In general, domestic law mirrors international law in its failure to explicitly recognize fungi as a distinct form of life with distinct needs. The major exception to this is Chile, where the concerted efforts of fungi activists to secure policy protections for fungi led to their explicit inclusion in a major environmental law passed in 2010. As a result of this, Chile’s main conservation law – which establishes procedures for protecting at-risk species – now includes fungi. 

What Can Be Done and Why It Matters

The aforementioned gap in international and national law needs to be filled by explicitly incorporating fungi. This begins with expanding discussions of flora and fauna to include funga – thereby making it the “3 Fs.” Policymakers and environmental advocates should work to ensure that fungi are clearly included in conservation frameworks. That may mean changing the text of a given national conservation law to include fungi or it may mean working at the agency-level to ensure regulations incorporate fungi.

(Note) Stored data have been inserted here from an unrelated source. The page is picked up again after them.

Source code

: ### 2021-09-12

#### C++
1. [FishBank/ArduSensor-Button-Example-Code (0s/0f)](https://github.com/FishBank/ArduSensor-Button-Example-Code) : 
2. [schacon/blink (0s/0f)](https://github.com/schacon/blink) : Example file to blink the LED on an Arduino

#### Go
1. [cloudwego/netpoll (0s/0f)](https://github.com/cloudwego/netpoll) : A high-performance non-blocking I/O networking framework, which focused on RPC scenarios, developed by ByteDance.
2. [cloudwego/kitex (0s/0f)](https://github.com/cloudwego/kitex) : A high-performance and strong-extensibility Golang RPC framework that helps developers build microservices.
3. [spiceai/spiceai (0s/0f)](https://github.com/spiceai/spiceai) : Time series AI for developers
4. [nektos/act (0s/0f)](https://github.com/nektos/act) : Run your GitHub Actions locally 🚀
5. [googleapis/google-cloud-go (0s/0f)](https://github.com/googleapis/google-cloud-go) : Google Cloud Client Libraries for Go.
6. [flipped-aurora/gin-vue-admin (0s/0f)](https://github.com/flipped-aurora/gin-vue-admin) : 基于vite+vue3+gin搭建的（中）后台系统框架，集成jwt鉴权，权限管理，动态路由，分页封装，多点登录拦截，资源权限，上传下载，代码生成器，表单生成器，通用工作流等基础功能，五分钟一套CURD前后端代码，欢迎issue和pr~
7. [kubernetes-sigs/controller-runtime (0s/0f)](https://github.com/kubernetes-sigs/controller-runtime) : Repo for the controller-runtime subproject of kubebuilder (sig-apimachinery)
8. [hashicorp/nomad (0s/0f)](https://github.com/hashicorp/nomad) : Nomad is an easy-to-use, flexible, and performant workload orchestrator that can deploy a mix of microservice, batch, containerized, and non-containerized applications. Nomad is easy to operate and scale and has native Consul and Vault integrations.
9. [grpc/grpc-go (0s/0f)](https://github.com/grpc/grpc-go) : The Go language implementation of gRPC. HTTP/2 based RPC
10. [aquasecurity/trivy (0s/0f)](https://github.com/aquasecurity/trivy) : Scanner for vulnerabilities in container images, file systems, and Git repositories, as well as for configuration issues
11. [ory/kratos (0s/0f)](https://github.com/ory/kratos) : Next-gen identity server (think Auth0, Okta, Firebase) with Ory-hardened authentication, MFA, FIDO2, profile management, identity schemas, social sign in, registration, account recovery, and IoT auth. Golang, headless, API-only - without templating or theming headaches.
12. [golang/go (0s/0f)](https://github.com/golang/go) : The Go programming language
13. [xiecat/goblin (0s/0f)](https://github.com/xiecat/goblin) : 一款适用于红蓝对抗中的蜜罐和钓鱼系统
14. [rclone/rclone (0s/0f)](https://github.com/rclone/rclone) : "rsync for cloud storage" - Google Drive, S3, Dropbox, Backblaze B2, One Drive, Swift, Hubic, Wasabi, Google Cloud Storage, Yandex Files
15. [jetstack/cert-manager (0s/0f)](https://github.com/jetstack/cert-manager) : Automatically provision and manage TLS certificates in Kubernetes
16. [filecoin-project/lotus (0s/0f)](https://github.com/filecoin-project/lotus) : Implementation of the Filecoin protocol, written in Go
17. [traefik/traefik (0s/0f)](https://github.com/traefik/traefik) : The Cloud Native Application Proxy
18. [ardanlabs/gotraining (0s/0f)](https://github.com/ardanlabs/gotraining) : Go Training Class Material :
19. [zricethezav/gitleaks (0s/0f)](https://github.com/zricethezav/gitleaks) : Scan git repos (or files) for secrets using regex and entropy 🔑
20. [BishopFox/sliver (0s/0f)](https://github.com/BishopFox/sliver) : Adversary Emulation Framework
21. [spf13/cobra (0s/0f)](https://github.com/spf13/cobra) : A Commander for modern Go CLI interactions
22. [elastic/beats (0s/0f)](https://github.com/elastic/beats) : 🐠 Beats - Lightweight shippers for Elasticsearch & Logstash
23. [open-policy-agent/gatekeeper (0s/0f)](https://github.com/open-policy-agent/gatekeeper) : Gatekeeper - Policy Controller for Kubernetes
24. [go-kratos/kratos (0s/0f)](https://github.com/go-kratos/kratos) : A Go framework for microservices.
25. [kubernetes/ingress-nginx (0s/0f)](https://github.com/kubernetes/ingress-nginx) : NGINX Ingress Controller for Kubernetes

Recognizing fungi in international and national law has important practical and symbolic consequences. Practically, it will unlock funding for fungi research, obligate governments to take certain steps to protect fungi, and limit certain activities harmful to vulnerable species of fungi. Symbolically, it signals the importance of fungi and their role in ecosystems. This is why we at the Climate Litigation Accelerator – in collaboration with fungi experts Giuliana Furci and Merlin Sheldrake – launched an initiative (FaunaFloraFungi) to fill this regulatory gap. The programmatic statement of the initiative is open to signatures and has already been endorsed by Jane Goodall, Michael Pollan, Donna Haraway, Andrew Weil, Andrea Wulf, Paul Stamets, Robert Macfarlane, Wade Davis, David Boyd and a number of other prominent scientists, naturalists, environmental advocates, and citizens from around the world.

Fungi are equal members of Earth’s web of life and fundamental to the health of humans and the planet. This year provides exceptional opportunities to update international and national law and policy to finally reflect this truth. Let’s make sure to use them.

April 27, 2021. César Rodríguez-Garavito and Jacqueline Gallant, The Earth Rights Research & Action (TERRA Law).